§ SOURCE MATERIAL
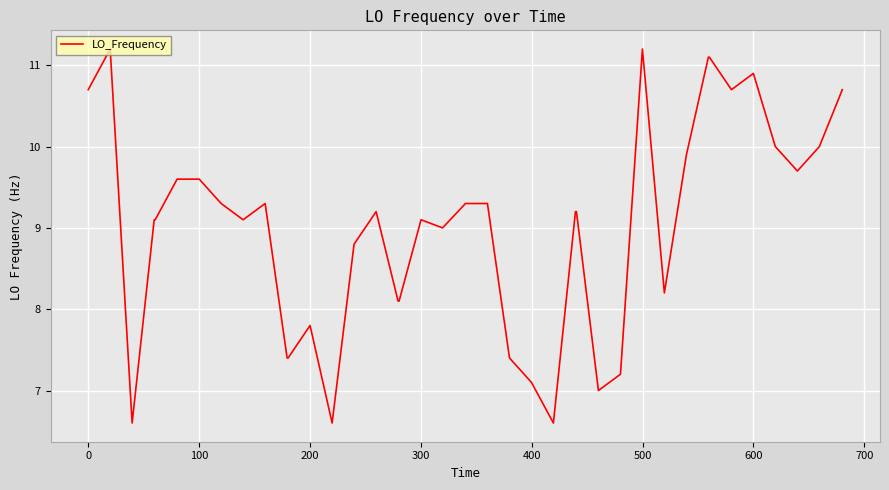

What is the greatest value displayed?

11.2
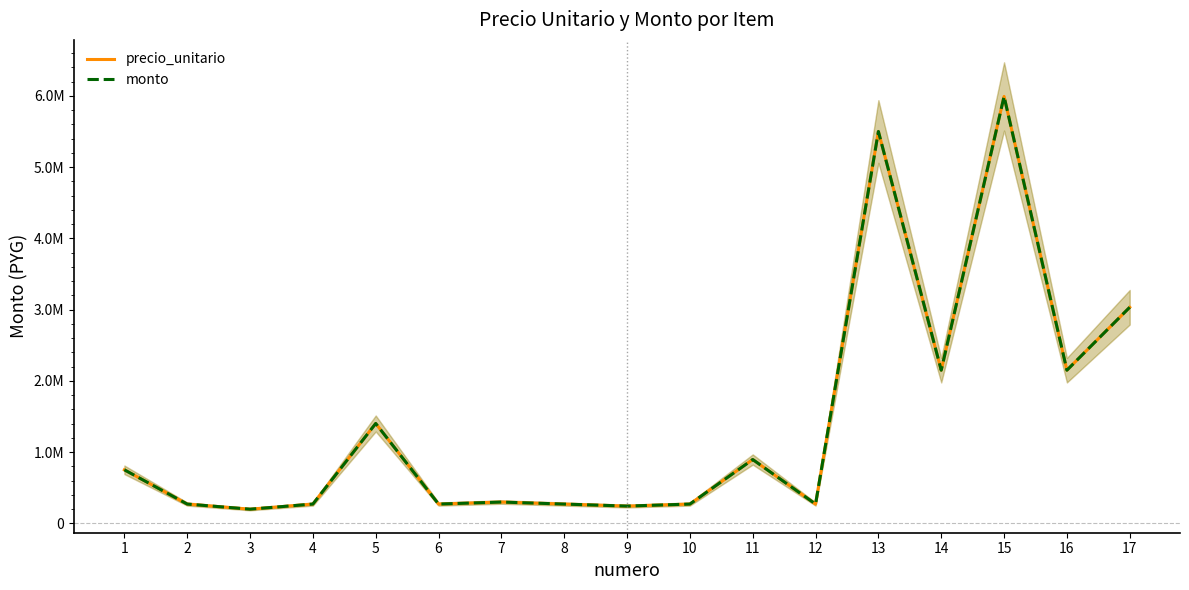

What are all the series names shown in the legend?

precio_unitario, monto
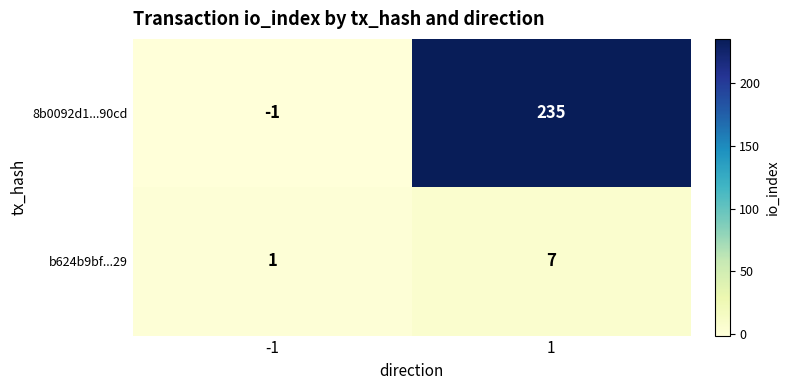

Is the value of b624b9bf...29 at 1 greater than the value of 8b0092d1...90cd at 1?

No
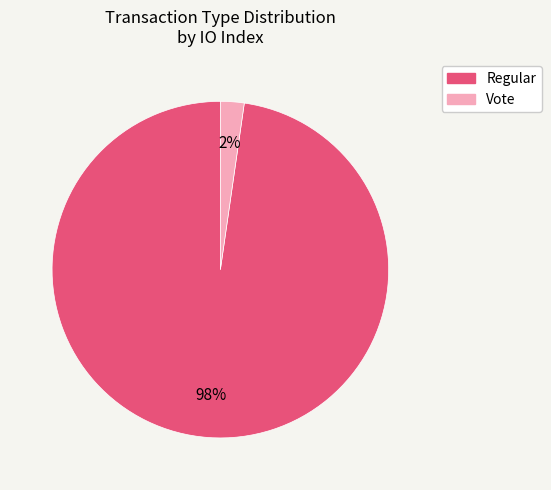

Is it true that Regular is 98% of the pie?

True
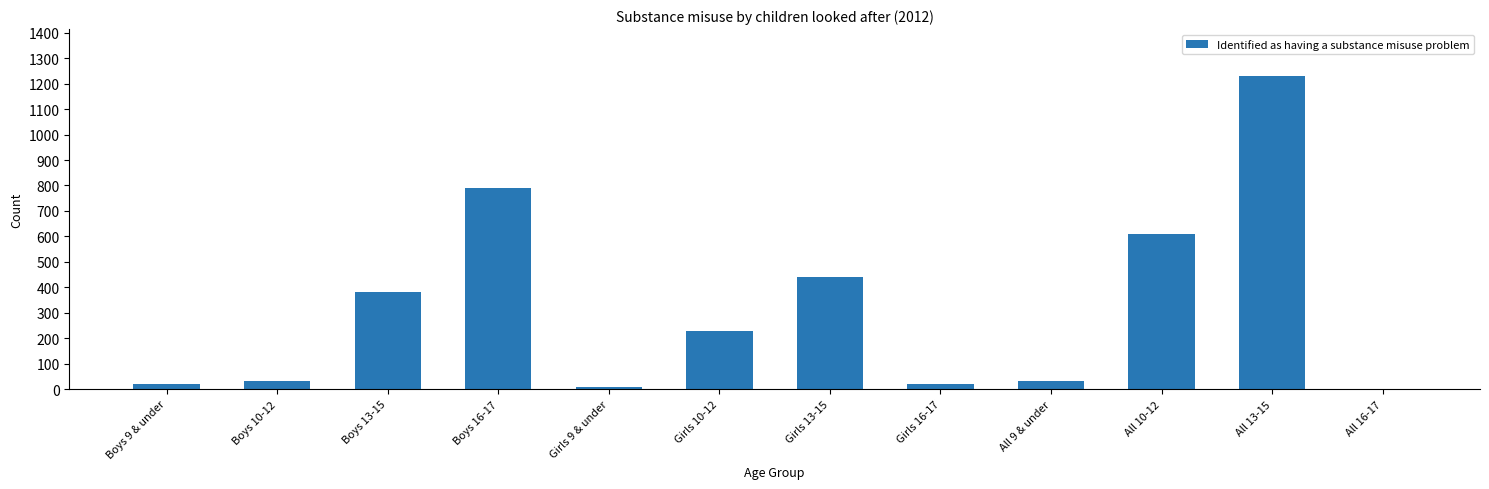

Reading right to left, list all the values displayed in this chart.

0	1230	610	30	20	440	230	10	790	380	30	20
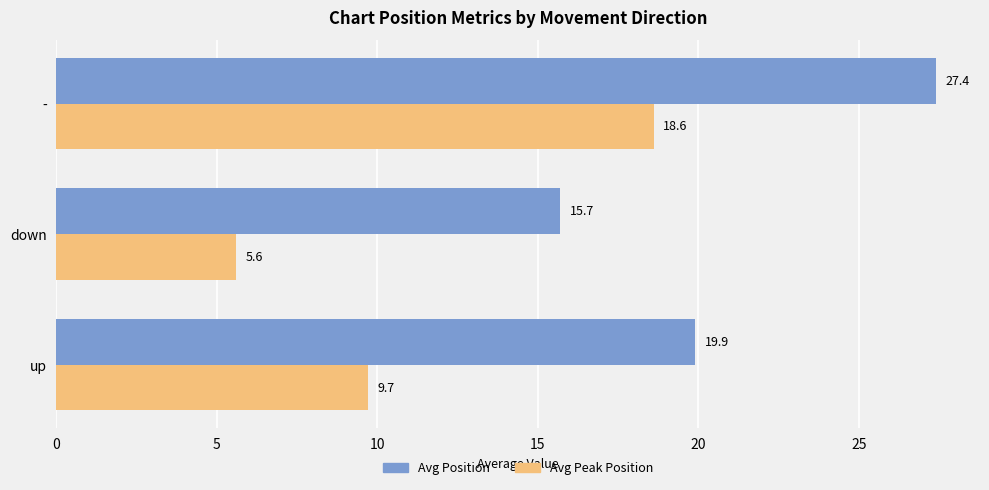

List the labels in order of Avg Position value, largest first.

-, up, down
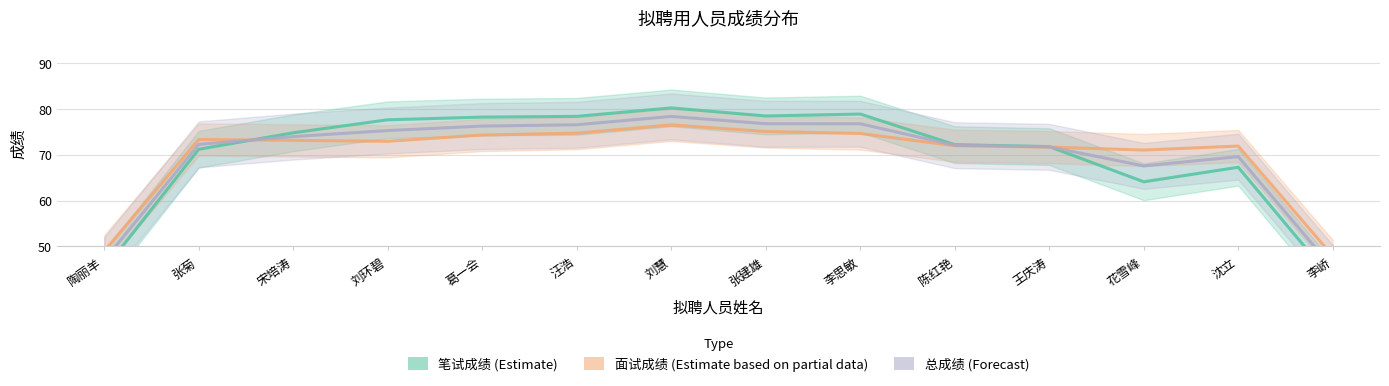

What is the sum of the 总成绩 (Forecast) values at 刘环碧 and 李峤?

120.5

§ ACTION ITEM
Convert the material above into a Markdown table with the columns Row and Line, giving each nonblank line its own numbered row. Leave out the picture lines and the blank lines.

§ RESPONSE BELOW
| Row | Line |
|---|---|
| 1 | What is the greatest value displayed? |
| 2 | 11.2 |
| 3 | What are all the series names shown in the legend? |
| 4 | precio_unitario, monto |
| 5 | Is the value of b624b9bf...29 at 1 greater than the value of 8b0092d1...90cd at 1? |
| 6 | No |
| 7 | Is it true that Regular is 98% of the pie? |
| 8 | True |
| 9 | Reading right to left, list all the values displayed in this chart. |
| 10 | 0	1230	610	30	20	440	230	10	790	380	30	20 |
| 11 | List the labels in order of Avg Position value, largest first. |
| 12 | -, up, down |
| 13 | What is the sum of the 总成绩 (Forecast) values at 刘环碧 and 李峤? |
| 14 | 120.5 |